Time is a precious commodity. Especially when there isn't enough of it to go around.
I don't have much time to dust or garden and exercise (I know; I'm a slack writer).
Yesterday I found out that I have been awarded a writing grant from Creative NZ which will give me time: time to spend hours and hours needed to bang this last book into shape. I could pay for someone to come in and dust or garden or pay one of my girls to haul me out to write but, nope, not happening. I'm running away.
I've already booked my accommodation in Naseby to go to as a retreat where I will be free from domestics and distractions (including the internet because it takes quite an effort to connect up there - 2000ft above Stress level is Naseby;s logo). My plan is to write, walk, read, write, eat, write, walk, read, write, write. I will be on my own and free to get up at 2am if a scene grabs me and not feel bad about waking up the whanau (and be able to take a nana nap later that day).
I feel so utterly bestowed to have been given this lifeline - it is as if the gods have gone: oi, you, TK. How's about we throw down an extra ten hours in every day for the next two months - just for you? Cos we think you're worth it.
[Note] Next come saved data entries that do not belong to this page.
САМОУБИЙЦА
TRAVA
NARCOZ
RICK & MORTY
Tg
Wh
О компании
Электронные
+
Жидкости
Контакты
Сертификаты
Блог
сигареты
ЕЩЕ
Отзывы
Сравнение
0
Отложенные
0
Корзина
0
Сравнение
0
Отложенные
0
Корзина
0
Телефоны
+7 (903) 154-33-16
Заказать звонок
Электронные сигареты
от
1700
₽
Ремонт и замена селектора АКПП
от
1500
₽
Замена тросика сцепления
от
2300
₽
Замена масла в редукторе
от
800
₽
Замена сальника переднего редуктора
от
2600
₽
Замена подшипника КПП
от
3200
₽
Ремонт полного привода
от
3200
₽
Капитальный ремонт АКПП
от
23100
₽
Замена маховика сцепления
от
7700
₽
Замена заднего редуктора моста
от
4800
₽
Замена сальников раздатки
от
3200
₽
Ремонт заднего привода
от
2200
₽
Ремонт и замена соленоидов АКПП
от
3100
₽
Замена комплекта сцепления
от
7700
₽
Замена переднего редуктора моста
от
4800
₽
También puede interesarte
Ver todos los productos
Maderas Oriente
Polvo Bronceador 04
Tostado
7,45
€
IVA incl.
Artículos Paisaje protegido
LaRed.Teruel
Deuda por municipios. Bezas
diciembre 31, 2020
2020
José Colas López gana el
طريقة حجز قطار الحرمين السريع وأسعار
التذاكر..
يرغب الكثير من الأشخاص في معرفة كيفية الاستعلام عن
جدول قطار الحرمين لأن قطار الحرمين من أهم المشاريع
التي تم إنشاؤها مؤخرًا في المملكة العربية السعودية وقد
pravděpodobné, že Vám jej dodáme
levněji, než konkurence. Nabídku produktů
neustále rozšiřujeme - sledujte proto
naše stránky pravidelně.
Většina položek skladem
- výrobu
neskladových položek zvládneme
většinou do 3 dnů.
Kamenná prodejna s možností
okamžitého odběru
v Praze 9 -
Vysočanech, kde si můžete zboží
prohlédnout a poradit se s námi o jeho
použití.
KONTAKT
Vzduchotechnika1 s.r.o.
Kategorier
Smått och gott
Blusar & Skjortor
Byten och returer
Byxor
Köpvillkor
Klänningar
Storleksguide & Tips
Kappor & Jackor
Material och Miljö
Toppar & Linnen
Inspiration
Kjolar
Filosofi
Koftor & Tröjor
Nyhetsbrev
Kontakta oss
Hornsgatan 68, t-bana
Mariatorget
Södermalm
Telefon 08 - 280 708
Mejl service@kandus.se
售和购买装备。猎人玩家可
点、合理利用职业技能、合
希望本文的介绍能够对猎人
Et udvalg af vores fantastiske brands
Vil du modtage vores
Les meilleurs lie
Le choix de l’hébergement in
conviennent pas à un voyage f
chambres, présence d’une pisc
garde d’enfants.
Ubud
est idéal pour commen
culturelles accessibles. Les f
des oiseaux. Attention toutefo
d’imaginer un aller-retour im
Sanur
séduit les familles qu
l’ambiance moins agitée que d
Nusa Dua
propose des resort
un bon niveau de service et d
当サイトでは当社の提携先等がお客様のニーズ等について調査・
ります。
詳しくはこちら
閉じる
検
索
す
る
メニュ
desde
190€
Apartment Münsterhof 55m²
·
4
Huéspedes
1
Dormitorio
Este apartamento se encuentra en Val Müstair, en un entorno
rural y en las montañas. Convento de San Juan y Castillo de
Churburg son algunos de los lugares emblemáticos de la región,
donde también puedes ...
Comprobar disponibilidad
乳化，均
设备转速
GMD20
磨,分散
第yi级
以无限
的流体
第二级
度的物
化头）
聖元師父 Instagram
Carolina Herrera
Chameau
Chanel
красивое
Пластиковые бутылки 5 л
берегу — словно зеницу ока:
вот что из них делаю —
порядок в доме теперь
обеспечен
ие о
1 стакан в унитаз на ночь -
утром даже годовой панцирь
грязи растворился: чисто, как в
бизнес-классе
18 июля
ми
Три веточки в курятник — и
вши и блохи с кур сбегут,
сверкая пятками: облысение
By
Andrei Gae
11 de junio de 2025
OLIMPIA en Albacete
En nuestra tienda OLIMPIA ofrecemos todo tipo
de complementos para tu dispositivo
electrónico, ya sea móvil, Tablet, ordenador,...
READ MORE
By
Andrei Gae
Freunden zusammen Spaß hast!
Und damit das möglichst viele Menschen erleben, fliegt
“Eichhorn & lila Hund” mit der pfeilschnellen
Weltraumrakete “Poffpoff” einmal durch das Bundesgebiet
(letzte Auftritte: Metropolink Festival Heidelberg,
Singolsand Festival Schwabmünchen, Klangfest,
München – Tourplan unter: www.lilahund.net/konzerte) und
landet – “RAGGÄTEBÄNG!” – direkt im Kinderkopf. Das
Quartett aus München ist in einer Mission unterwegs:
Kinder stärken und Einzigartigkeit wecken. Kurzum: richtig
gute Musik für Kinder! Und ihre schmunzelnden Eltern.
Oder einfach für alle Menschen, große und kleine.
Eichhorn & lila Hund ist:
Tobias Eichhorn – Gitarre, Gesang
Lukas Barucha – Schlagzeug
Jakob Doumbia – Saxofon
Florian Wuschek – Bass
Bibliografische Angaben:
How did I celebrate? I bought chocolate for my students and running shoes for my eldest (yes, I get the irony). And, I planned my time off.
And, as to my plans for the next wee while - writing is it and reading.
What do I plan to read? Well, last week I moaned about a less than positive reading experience. This week I'm metaphorically banging my head on the desk because I'm reading Geraldine Brooks first novel: Year of Wonders. It. Is. Stunning! May I warmly recommend it to you: set in 1666....
Her style of writing is very different from mine: I'm sparse; she's opulent without being overwrought. I'm trying to move along action at the moment; she's showing me it's okay just to slow down and smell the hydrangeas.
Tomorrow, during my school's writing club get together, I'm going to focus on word choice because I have been so uplifted and replenished by Geraldine's writing, I have a craving for tasty words.
Six weeks till deadline (when the manuscript is due at the publishers). It feels like it does ten days out from a production - potential, chaos, exhaustion, excitement.
It will be (and always is) alright on the night.